I spend my days mostly in silence, around the little oakwood or at the shoreline. It's been years since I smoked a cigarette, but I can still feel that intake of smoke past the lips and down. A dram would be good, though maybe at midday, whisky - even a good Islay - would prevent much fruitful thinking - since that's what I'm attempting. But looking out over the bay, these stimulants might just be a substitute for speech. Or thought.

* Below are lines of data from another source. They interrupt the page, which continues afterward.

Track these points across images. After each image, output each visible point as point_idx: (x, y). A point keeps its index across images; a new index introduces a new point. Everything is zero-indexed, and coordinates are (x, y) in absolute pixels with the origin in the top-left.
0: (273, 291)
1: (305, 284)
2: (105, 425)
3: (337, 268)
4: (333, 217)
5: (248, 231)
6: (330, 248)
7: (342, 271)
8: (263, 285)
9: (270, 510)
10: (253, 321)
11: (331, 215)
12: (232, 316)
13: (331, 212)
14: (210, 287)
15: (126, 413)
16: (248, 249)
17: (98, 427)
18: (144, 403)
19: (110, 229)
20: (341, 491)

The greylag geese resolutely refuse to answer me, so I simply listen to their conversations. I can't understand the fine points of their humour, though they do laugh a lot, but the gist of the grammar seems clear enough - it's based on volume. The louder the language (or maybe it's a dialect; is greylag a variation on beangoose or Canada goose?) the more they are likely to take flight. Softer whiffles and gurgles denote contentment. So much is universal. The orthography of their language is beyond me mostly though. There are vocables that have no exact equivalent in English. Finnish might come closer, with its vowel and consonant clusters. But the most tricky would be that click which humans can only make at the back of the throat - and then not all of us.

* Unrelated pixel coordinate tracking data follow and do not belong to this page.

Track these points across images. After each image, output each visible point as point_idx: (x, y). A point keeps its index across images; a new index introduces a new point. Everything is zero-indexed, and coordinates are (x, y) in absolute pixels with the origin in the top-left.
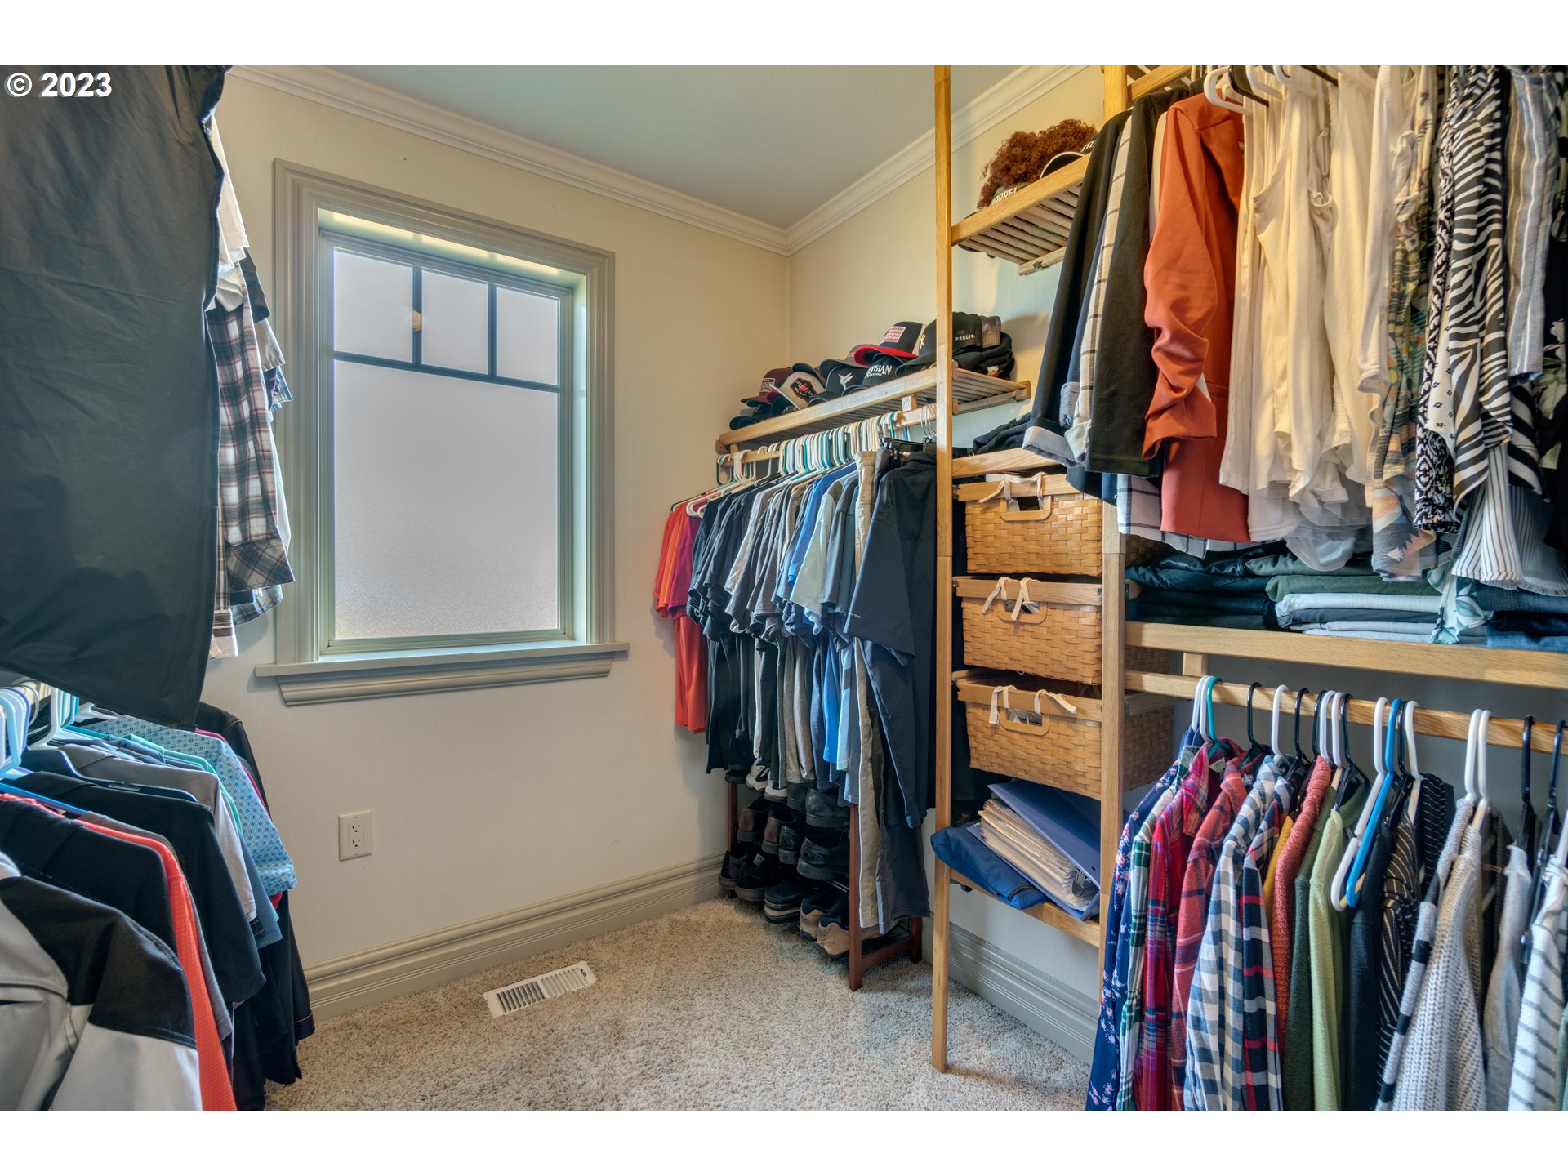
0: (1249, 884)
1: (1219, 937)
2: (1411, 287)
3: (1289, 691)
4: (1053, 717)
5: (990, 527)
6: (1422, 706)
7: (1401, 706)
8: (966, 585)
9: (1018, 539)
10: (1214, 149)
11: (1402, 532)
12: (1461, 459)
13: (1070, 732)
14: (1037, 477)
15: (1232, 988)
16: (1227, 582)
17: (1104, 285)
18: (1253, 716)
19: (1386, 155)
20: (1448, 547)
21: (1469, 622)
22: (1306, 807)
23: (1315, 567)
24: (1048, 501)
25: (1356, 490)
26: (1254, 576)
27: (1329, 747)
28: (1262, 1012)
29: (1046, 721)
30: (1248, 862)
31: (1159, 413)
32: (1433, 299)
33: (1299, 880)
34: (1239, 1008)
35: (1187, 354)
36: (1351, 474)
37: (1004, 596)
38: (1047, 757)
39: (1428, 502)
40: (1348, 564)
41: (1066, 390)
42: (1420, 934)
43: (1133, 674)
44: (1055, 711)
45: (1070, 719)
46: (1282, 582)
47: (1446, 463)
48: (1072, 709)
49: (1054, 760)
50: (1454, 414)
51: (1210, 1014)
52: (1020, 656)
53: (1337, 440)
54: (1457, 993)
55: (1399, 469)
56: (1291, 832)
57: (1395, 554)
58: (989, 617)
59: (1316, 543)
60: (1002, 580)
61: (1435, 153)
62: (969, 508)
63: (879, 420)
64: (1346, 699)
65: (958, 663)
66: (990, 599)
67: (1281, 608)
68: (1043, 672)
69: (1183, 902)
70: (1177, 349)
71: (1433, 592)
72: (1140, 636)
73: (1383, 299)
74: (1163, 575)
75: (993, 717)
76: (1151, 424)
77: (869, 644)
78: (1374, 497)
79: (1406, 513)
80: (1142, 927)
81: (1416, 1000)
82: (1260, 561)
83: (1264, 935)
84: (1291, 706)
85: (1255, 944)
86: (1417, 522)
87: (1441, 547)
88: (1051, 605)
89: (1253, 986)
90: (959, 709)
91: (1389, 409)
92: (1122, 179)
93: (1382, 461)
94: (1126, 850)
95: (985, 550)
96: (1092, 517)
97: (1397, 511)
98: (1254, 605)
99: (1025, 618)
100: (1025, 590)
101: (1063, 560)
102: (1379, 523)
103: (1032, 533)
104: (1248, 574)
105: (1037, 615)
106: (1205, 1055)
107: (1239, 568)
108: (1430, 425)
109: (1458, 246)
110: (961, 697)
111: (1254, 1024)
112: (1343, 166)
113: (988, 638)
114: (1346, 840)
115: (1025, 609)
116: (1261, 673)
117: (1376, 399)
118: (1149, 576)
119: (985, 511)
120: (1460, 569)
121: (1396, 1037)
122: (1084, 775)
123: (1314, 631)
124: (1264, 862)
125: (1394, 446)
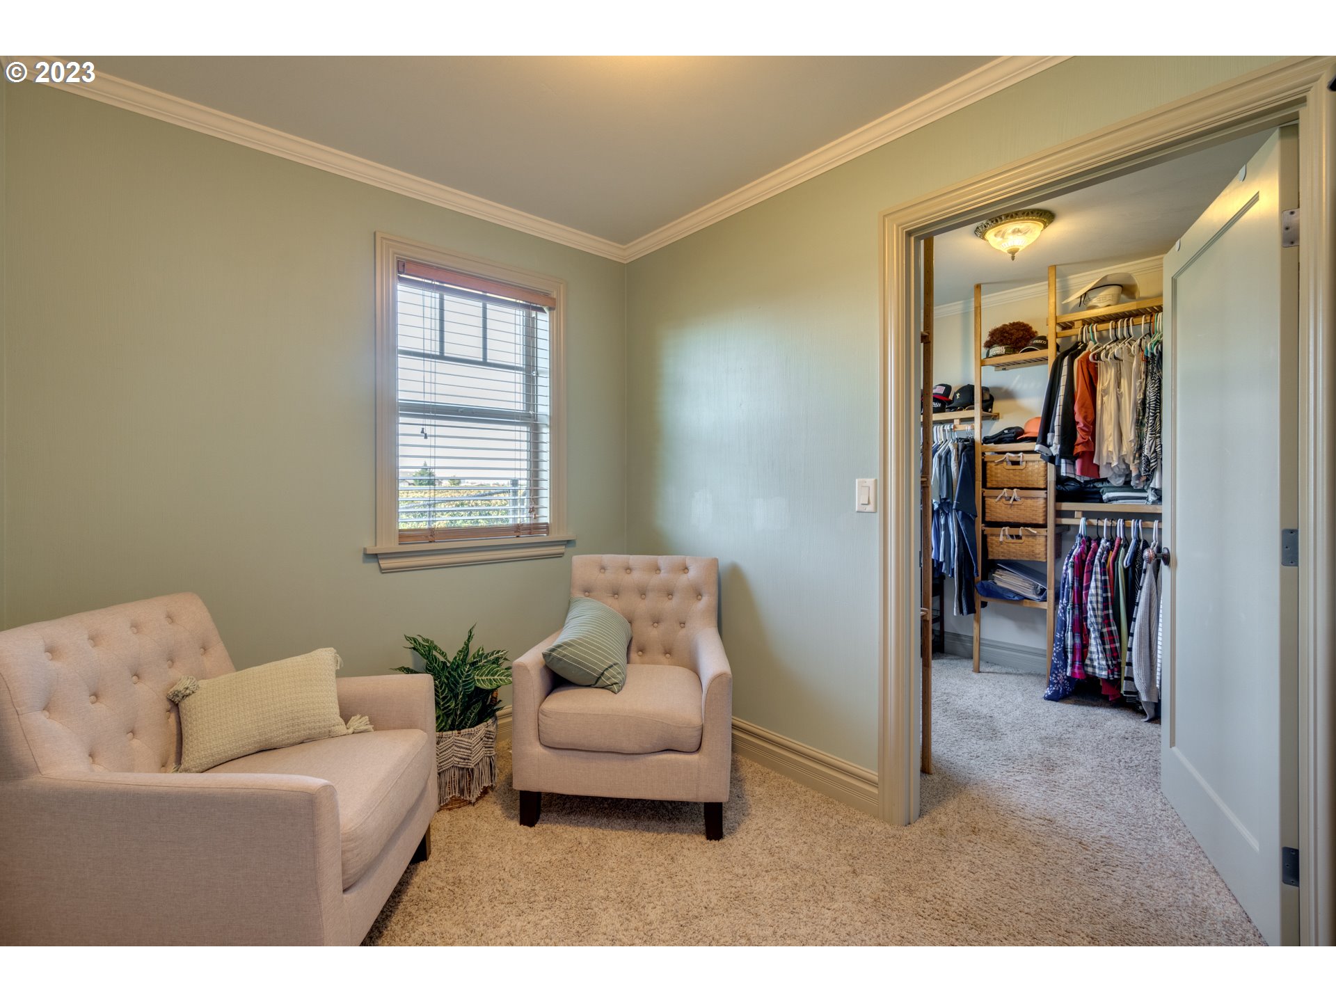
0: (1103, 566)
1: (1096, 580)
2: (1141, 418)
3: (1108, 520)
4: (1027, 536)
5: (999, 471)
6: (1143, 521)
7: (1138, 522)
8: (987, 492)
9: (1012, 475)
10: (1090, 370)
11: (1139, 476)
12: (1152, 461)
13: (1034, 540)
14: (1021, 454)
15: (1100, 592)
16: (1088, 489)
17: (1061, 407)
18: (1099, 528)
19: (1135, 386)
20: (1149, 480)
21: (1154, 499)
22: (1115, 548)
23: (1115, 485)
24: (1024, 463)
25: (1128, 466)
26: (1096, 488)
27: (1120, 533)
28: (1107, 597)
29: (1024, 538)
30: (1103, 561)
31: (1078, 445)
32: (1146, 420)
33: (1116, 563)
34: (1102, 596)
35: (1087, 430)
36: (1127, 461)
37: (1006, 495)
38: (1024, 549)
39: (1145, 470)
40: (1124, 484)
41: (1049, 435)
42: (1144, 567)
43: (1058, 519)
44: (1027, 533)
45: (1034, 536)
46: (1105, 490)
47: (1148, 462)
48: (1035, 532)
49: (1027, 551)
50: (1150, 451)
51: (1094, 599)
52: (1012, 516)
53: (1123, 453)
54: (1151, 580)
55: (1138, 461)
56: (1112, 554)
57: (1137, 482)
58: (998, 503)
59: (1116, 478)
60: (1005, 490)
61: (1146, 387)
62: (988, 464)
63: (944, 427)
64: (1124, 521)
65: (984, 521)
66: (1000, 497)
67: (1105, 497)
68: (1022, 521)
69: (1085, 575)
70: (1084, 428)
71: (1145, 491)
72: (1061, 507)
73: (1134, 421)
74: (1067, 487)
75: (1001, 539)
76: (1076, 447)
77: (960, 512)
78: (1132, 468)
79: (1140, 472)
80: (1073, 584)
81: (1143, 583)
82: (1098, 483)
83: (1107, 578)
84: (1109, 524)
85: (1105, 580)
86: (1143, 474)
87: (1147, 480)
88: (1027, 498)
89: (1105, 591)
90: (984, 537)
91: (1136, 447)
92: (1066, 377)
93: (1134, 459)
94: (1067, 564)
95: (997, 479)
96: (1042, 469)
97: (1138, 471)
98: (1096, 496)
99: (1015, 503)
100: (1015, 493)
101: (1030, 482)
102: (1134, 474)
103: (1017, 473)
104: (1094, 487)
105: (1019, 502)
106: (1094, 609)
107: (1092, 485)
108: (1145, 453)
109: (1151, 414)
110: (985, 533)
111: (1105, 600)
112: (1124, 383)
113: (998, 511)
114: (1125, 555)
115: (1015, 500)
116: (1100, 515)
117: (1133, 444)
118: (1062, 488)
119: (997, 465)
120: (1152, 485)
121: (1139, 591)
122: (1039, 554)
123: (1115, 503)
124: (1106, 560)
125: (1137, 455)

Individual greylags make words: eu ö; k'-eu k'o; and phrases: eu ö k'eu eu eu; wy,eu ö-ö-ö on a rising inflection. And then with that near back of throat click: wee - 'k' ö wa'k' yeu yeu yeu.
What I do understand is when they rise up in cackles and hoots and barks, wheeling higher and round again, their cries collectively mingle: they become one organism with one voice: a distant gale howling when the cabin door is shut and the fire's lit.